FOR THOSE OF YOU SLOW – Right now’s the time to pick up the pace, and get productive busy. Not just busy busy. Are you busy or are you productively busy? Sometimes even at the hottest times, you run into people that just don’t qualify. Are you working to get them qualified with a plan of attack? As another tool today, if your borrowers just don’t fit the normal guidelines, we may have a product for you. #GetOnPoint with #BluePointMtg and our suite of #Niche products that help even those with recent credit events. GET ON POINT HERE!
These websites look viable and can be a tool if you use them. Just like our products, a way to make someone a homeowner with a plan of attack. Get on point this week, let’s do business!
#TwoforTuesday – Cheaters never win! Fannie Mae’s newest update stops them. Funny but this is the truth. Why are we in 2018 and we still are dealing with “Cheaters” in the mortgage industry. There are some great companies out there and it’s appalling to hear these stories where companies are doing things to cheat and use lender credits for a down payment. Are you kidding me, you played some loop hole for years just cause? It’s the same for builders that are giving excessive incentives to a borrower to capture both the Real Estate side and Mortgage side of the equation. Then taking it away or not offering it if another lender is used. I am not so sure about the whole KW thing going down right now. I don’t have an opinion yet, but if they are blatantly “cheating” to incentivize, this is the ethical stuff we need to ban from our industry.
Fannie Mae issues two new changes at the beginning of the month due to those that needed clarity. Seems the first change is well, I understood it this way for years. Maybe I just didn’t look to cheat and use it that way. Crazy some people do this, and Fannie has to update verbiage and completely spell it out. Second change makes sense and is a helpful one to help those doing construction loans to define the transaction type. Check it out below ↓
What I feel like doing this summer is creating a list of builders (or other companies) that “cheat” and publicly posting it for those to see. This can’t go on, if you “cheat” and know it because you’re on the “other side” of some aspect of Real Estate, Title or otherwise and incentivize clients to use your company in a manner that’s abusive. You should be reported. Cheaters never win!
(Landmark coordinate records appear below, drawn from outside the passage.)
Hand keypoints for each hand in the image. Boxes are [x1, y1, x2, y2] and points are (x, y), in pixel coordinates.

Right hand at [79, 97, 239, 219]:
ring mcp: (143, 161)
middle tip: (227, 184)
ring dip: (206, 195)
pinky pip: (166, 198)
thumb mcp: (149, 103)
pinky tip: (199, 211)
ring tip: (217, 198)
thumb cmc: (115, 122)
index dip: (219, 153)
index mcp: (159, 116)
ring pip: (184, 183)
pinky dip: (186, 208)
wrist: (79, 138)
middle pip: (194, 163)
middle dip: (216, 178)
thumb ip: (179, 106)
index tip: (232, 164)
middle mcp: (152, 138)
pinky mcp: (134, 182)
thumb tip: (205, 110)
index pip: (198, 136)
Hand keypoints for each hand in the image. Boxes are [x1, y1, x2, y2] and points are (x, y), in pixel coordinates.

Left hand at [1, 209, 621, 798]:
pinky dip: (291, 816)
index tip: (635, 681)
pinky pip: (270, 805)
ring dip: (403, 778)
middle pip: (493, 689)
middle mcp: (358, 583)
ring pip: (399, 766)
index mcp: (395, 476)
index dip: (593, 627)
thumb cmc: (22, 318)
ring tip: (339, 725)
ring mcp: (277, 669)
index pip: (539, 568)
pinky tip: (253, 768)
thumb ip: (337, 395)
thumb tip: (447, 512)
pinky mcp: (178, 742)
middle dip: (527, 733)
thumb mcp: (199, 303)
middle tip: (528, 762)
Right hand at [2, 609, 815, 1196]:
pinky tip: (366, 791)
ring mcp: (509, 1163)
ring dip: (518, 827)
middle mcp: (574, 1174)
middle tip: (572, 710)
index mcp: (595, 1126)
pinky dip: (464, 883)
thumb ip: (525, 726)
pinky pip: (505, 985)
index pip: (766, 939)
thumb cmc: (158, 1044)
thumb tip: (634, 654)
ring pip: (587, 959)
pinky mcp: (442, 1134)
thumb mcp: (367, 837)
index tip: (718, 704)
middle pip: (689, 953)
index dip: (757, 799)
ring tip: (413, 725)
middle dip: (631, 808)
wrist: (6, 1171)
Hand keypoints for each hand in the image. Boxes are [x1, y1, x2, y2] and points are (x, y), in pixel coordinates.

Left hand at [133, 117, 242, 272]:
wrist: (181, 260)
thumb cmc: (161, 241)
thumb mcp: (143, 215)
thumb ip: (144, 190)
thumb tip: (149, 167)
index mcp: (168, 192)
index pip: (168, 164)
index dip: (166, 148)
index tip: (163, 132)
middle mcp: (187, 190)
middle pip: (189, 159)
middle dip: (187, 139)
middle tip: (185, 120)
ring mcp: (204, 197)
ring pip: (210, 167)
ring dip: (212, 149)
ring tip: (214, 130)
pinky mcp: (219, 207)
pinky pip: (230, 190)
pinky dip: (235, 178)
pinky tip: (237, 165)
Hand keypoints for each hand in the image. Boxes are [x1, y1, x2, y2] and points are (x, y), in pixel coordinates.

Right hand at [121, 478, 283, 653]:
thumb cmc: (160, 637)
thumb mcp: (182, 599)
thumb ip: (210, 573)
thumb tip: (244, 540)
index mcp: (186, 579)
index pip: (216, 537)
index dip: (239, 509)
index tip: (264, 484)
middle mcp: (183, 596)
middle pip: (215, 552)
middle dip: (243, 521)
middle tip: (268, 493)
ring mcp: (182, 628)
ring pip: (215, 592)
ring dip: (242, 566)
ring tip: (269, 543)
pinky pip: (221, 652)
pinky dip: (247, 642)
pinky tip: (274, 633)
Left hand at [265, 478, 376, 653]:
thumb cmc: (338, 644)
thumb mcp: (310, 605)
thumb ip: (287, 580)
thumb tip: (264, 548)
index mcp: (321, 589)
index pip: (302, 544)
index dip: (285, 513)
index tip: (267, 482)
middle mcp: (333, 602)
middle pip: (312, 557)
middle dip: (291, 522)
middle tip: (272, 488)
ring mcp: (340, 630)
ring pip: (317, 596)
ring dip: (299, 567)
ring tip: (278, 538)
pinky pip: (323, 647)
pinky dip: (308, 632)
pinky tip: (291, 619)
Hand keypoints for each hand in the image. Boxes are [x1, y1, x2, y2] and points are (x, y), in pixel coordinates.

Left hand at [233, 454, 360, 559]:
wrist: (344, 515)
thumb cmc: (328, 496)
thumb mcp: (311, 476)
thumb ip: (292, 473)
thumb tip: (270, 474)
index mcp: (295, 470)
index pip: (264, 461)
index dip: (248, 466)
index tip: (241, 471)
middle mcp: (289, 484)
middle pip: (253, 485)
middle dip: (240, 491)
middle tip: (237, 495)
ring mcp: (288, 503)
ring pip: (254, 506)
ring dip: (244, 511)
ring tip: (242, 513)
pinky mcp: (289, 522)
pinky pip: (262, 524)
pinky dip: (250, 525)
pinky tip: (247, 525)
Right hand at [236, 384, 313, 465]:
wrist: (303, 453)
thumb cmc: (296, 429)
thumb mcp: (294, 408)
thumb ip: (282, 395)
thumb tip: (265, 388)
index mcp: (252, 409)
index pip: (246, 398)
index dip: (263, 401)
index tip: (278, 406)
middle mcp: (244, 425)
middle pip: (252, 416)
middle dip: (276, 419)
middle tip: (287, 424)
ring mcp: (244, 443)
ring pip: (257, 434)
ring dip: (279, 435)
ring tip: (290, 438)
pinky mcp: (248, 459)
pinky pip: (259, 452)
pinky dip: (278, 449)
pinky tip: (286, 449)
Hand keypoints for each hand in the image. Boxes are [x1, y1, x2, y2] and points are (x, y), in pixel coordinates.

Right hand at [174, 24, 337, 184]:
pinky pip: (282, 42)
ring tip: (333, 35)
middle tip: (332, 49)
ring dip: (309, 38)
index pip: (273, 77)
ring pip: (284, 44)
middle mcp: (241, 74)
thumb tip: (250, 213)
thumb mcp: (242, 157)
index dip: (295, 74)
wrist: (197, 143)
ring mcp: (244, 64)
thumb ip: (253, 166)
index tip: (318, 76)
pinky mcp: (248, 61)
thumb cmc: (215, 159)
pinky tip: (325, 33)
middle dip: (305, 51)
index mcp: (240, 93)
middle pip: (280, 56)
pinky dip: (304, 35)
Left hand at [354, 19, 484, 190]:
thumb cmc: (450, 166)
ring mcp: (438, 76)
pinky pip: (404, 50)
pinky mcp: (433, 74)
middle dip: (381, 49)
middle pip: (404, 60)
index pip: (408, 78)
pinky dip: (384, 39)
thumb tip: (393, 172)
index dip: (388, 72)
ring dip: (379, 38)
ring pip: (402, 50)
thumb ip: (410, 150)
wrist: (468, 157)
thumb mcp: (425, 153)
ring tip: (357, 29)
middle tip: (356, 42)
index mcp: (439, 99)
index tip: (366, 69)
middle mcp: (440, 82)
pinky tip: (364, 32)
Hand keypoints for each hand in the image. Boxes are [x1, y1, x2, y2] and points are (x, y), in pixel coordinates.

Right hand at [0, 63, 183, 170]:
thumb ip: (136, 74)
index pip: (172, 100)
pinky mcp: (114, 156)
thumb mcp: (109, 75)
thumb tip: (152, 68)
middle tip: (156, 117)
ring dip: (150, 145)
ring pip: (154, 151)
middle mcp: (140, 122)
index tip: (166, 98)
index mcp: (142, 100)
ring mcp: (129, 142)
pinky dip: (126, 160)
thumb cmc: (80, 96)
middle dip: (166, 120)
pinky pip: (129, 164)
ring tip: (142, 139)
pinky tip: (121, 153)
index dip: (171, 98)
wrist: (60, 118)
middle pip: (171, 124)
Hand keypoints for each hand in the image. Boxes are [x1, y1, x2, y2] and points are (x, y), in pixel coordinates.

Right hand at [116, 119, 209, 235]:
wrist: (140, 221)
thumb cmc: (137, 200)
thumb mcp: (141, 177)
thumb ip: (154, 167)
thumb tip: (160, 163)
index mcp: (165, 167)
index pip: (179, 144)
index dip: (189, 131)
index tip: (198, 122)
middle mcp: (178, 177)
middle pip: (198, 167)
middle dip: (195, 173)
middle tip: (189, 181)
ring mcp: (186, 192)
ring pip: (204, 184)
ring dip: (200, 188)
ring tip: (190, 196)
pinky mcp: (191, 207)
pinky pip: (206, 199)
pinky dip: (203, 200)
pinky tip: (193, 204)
Well some say maybe in the short term, but in the long haul there will be a cause and affect that might not be in your favor. Please please please execute good judgement and fair lending practices when in mortgages. It’s what makes it “right” for the client. “Do the Right thing” has always been apart of my mantra and it seems more and more companies are actually looking to play loop holes in our industry to gain a competitive edge. At least for a short lived time. If you know of a company doing something like this, let me know, I’ll show you the way to report them.
STOP CHEATING! – Fannie Mae shouldn’t have to put out guidelines to clarify a guideline that was set many years ago. (A lender credit was never intended to be used for a down payment or for compensating third parties) Nor should companies be incentivizing clients to use their services or steer them to use and not offer the same incentive if a borrower chooses another (Shop-able) option. Watch mark my word, down the road there will be legislation in our industry that if some incentive is offered to use a shop-able service for a mortgage (that is also owned by same mortgage company) there will be a limit or restriction of the incentive. Or something to the affect that another option is used, a percentage of that incentive would need to be applied. Something will happen in this area. Be fair to your clients, your brand and your way of doing business. Nothing good comes out of cutting corners. PERIOD>.